Leading and motivating teams

A crisis brings people closer together like nothing else can. It also reveals human nature — you see what lies below the iceberg. At this time, how can we as leaders let our teams know that they are truly our highest priority?

Managing the head-heart pendulum

The pandemic led to an outpouring of empathy everywhere. More so in the non-profit world where we witnessed, at close quarters, some of the most challenging times for the most vulnerable. Migrant workers walking for days, overnight income loss by daily wage earners and food insecurity, coupled with intense fear of contracting Covid-19, made our hearts bleed. Every decision was weighed with empathy. As a leader, managing the head-heart balance is always a challenge.

  1. Taking calculated risk: As a health NGO in a pandemic, we were called upon to help public health systems to screen for Covid-19. We understood the criticality of this exercise and made sure our teams had protective gear and all the necessary information to keep themselves safe.
  2. Balance between ‘doing’ and ‘being’: The pandemic has forced many of us leaders to strike a fine balance between delivering on the mission and also being sensitive to our teams and their needs, more than before. Apart from usual work on strategy, business development etc. in the past few months, there has been the emergent need to work on building morale, helping teams manage uncertainty, being empathetic to challenges of ‘work from home’ and also being more vulnerable by sharing and talking about our own challenges, to bring people together and build trust. In a recent zoom meeting, we could hear a young child going through an online school session while her mother was presenting to the team. On another call, a staff member had to handover her presentation to another colleague mid-sentence as she had to run to attend to the cries of her young child. It’s all become par for the course!
  3. Harnessing peer networks: I don’t think leaders have ever connected with so many of their peers at such a level before as they have in the past six months. While discussing important topics at hand, there has also been sharing of challenges, fears and embracing their own vulnerabilities. This sharing has also led to joint efforts at problem-solving which has then helped with more prompt responses and playing to each other’s strengths and the ability to take up larger challenges and help more people.
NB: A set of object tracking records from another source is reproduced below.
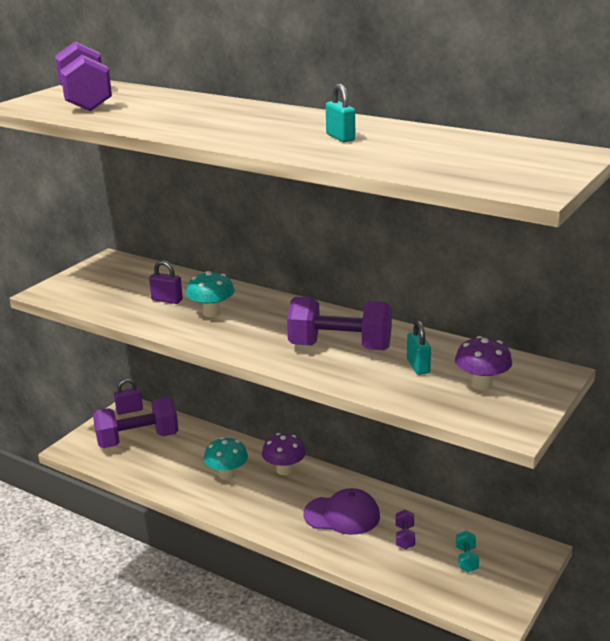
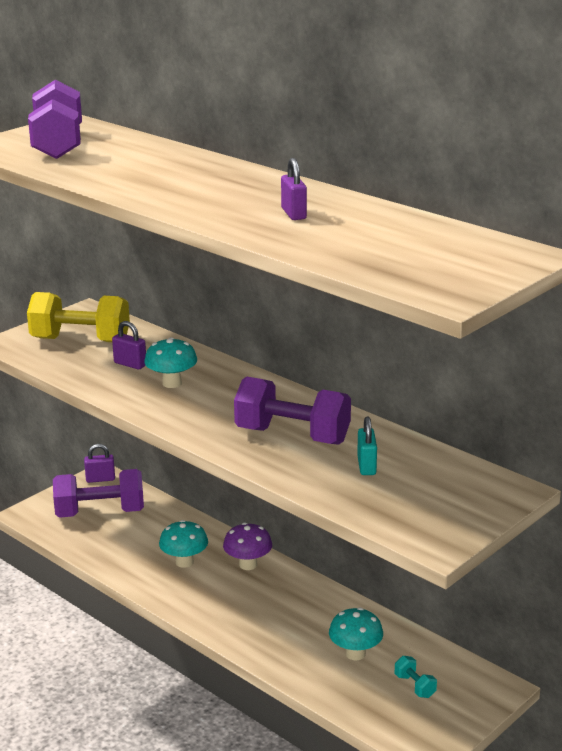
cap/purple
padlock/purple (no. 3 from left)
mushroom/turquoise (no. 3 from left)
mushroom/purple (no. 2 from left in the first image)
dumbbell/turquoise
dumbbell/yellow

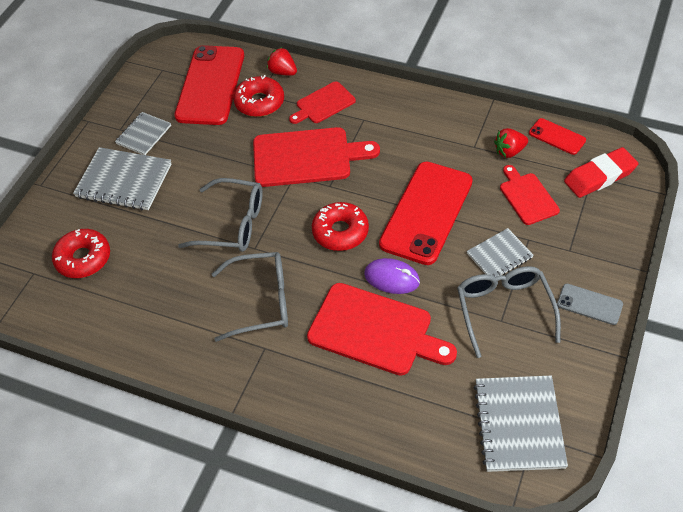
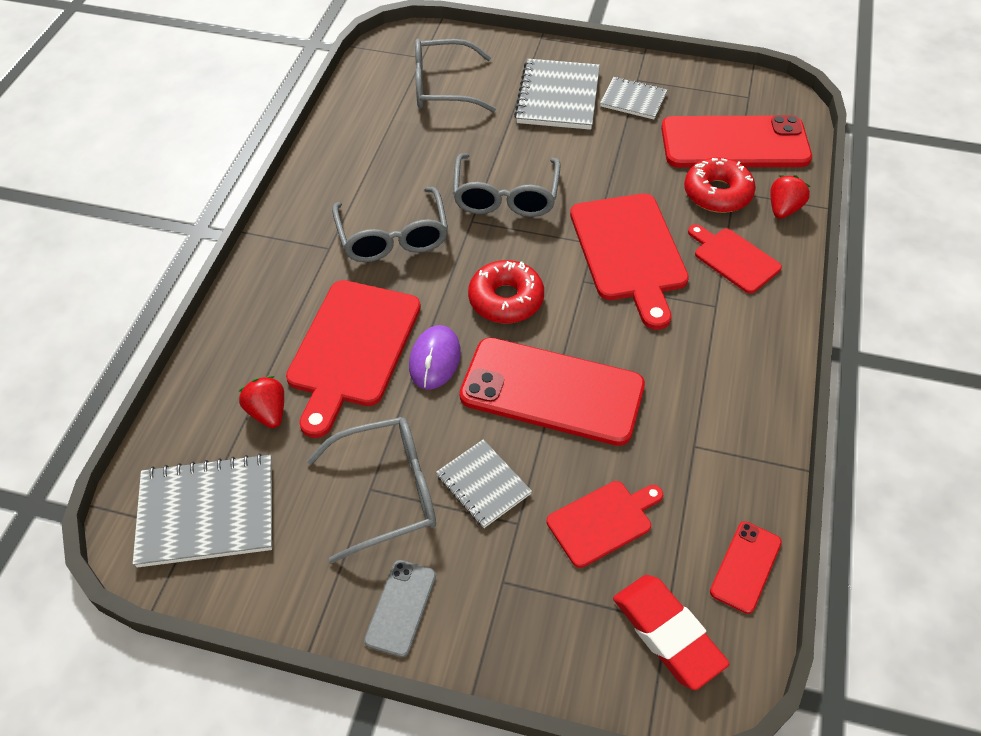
glasses/grey (no. 3 from left)
strawberry/red (no. 1 from left)

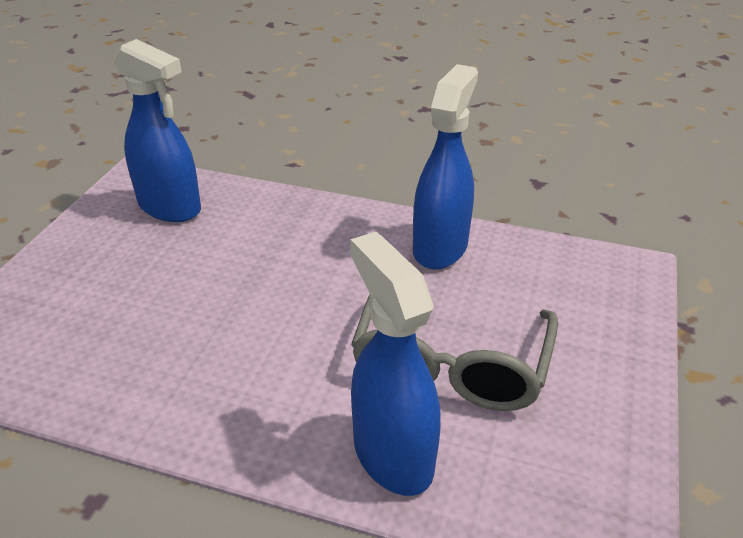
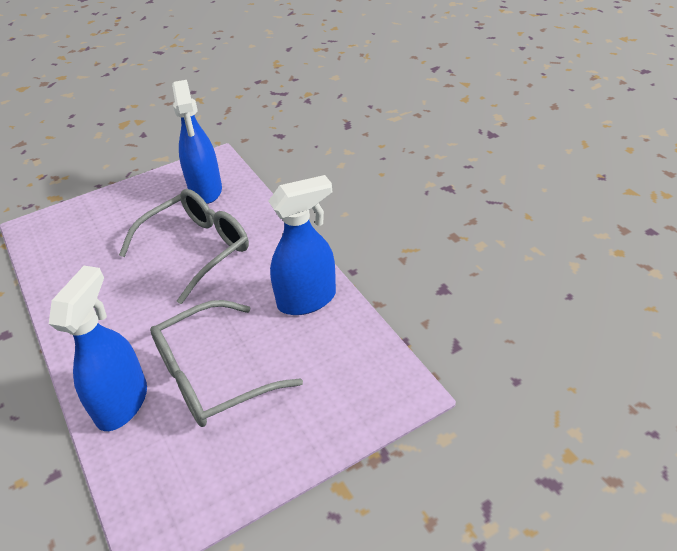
glasses/grey (no. 1 from left)

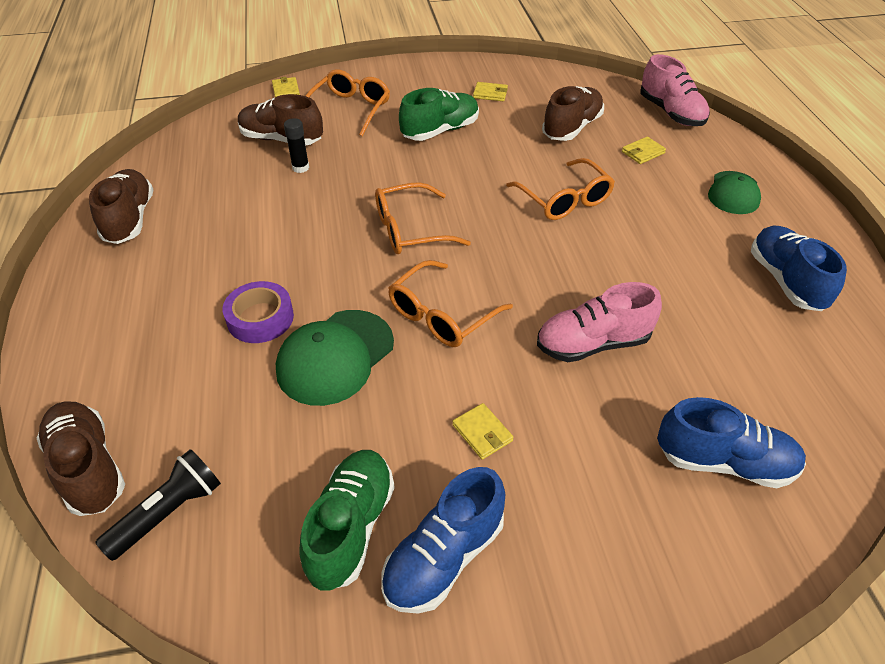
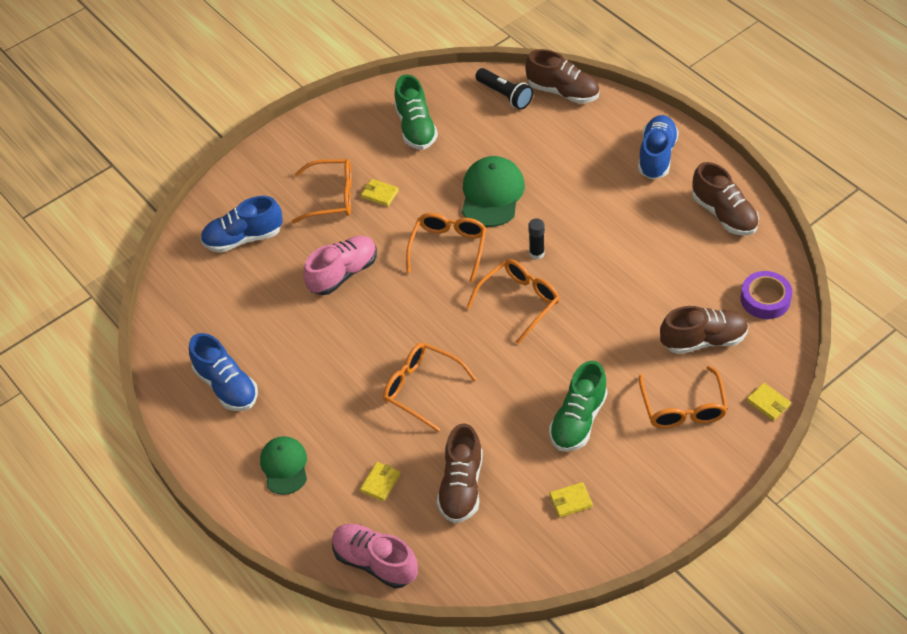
flashlight/black
tape/purple
glue stick/black
shoe/blue (no. 3 from left)
glasses/orange (no. 1 from left)

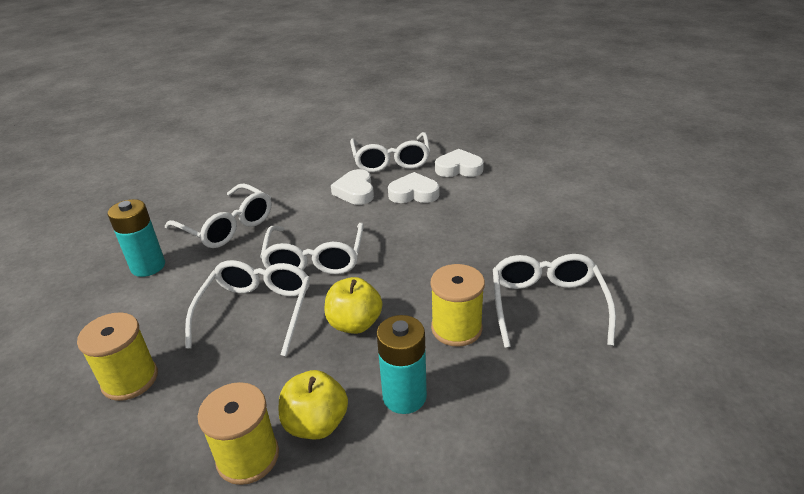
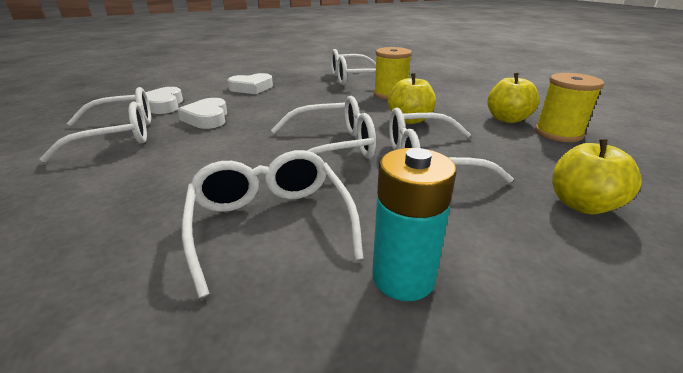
apple/yellow (no. 3 from left)
glasses/white (no. 2 from left)
heart/white (no. 3 from left)
battery/turquoise (no. 2 from left in the first image)

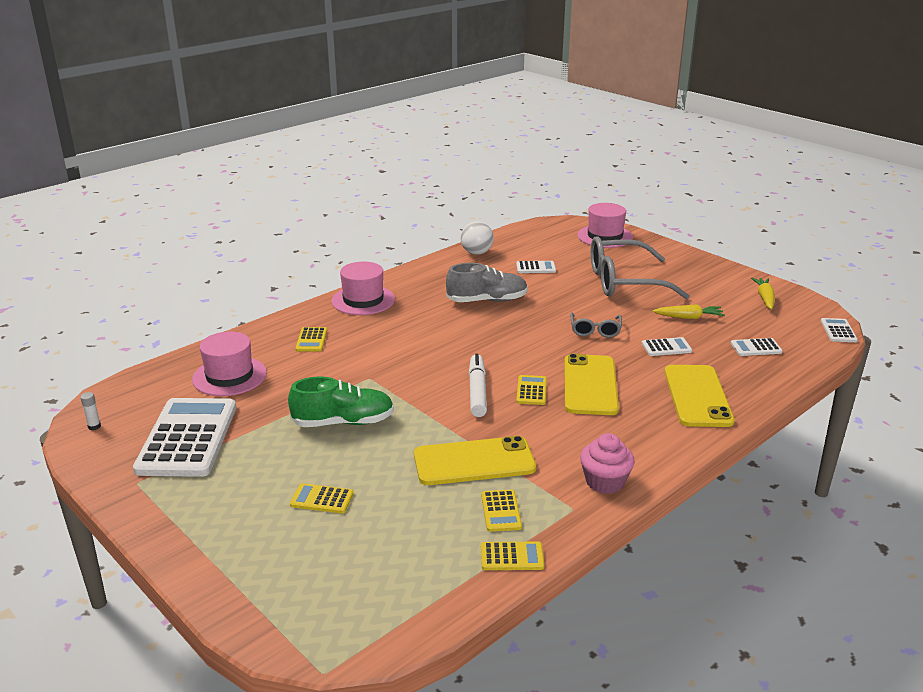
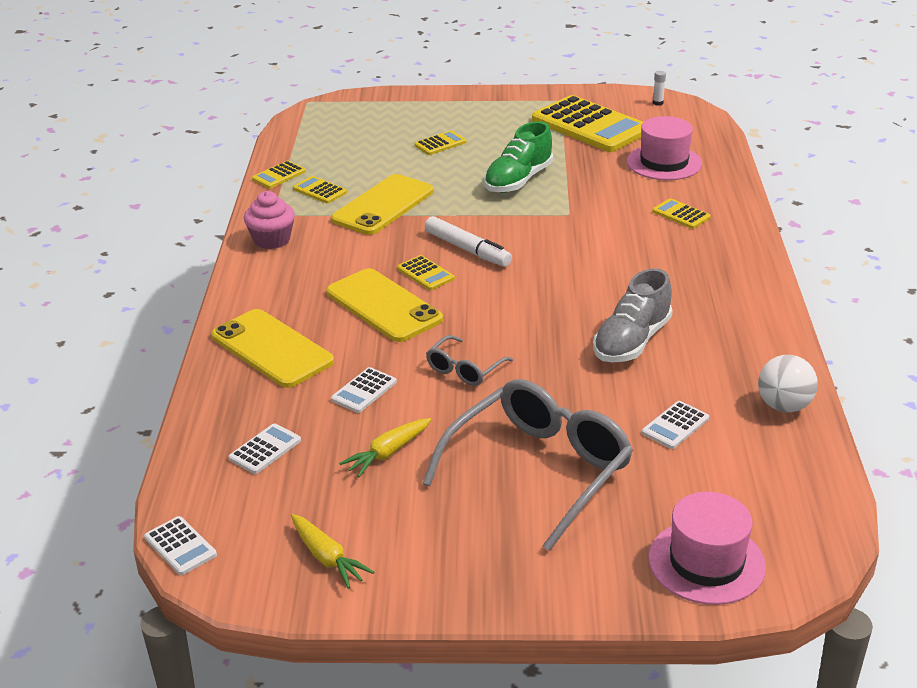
calculator/yellow (no. 5 from left)
hat/pink (no. 2 from left in the first image)
glasses/grey (no. 1 from left)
The pandemic has been a crisis in a million ways, but not in leadership. Crisis moments create opportunities and help us seek clarity and find direction. They ignite our creativity, push us to our limits and force us to think outside the norm. By and large, it has brought out the best in leaders. Pushed to their limits, leaders have emerged wiser, more resilient and more compassionate. Real leadership is leaders recognising that they serve the people they lead. They are centred, grounded, and comfortable with their values, who they are, and how they present themselves. This is the place from which they will always make their best decisions and be of most service to others in troubled times or otherwise.

Vanessa D’Souza has been the CEO of SNEHA (Society for Nutrition, Education and Health Action) since March 2013. Prior to that she worked with Citibank India for 21 years in various positions, her last role being Director, Citigroup Private Bank. She holds a BA in Economics (Hons) and MBA with a specialisation in Marketing Management. She also completed a Management Executive Development Program at Stanford University, sponsored by Citibank. She completed a Post Graduate Diploma in Public Health Nutrition in 2016. She is a Fellow of the Dasra / Harvard Business Review Leadership Program 2014. She is a recipient of the Social Innovation and Iconic Leadership Award by World CSR Congress (2016) and the Mother Theresa Scholarship to attend a program on “Strategic Perspectives in Nonprofit Management” at Harvard Business School (2017).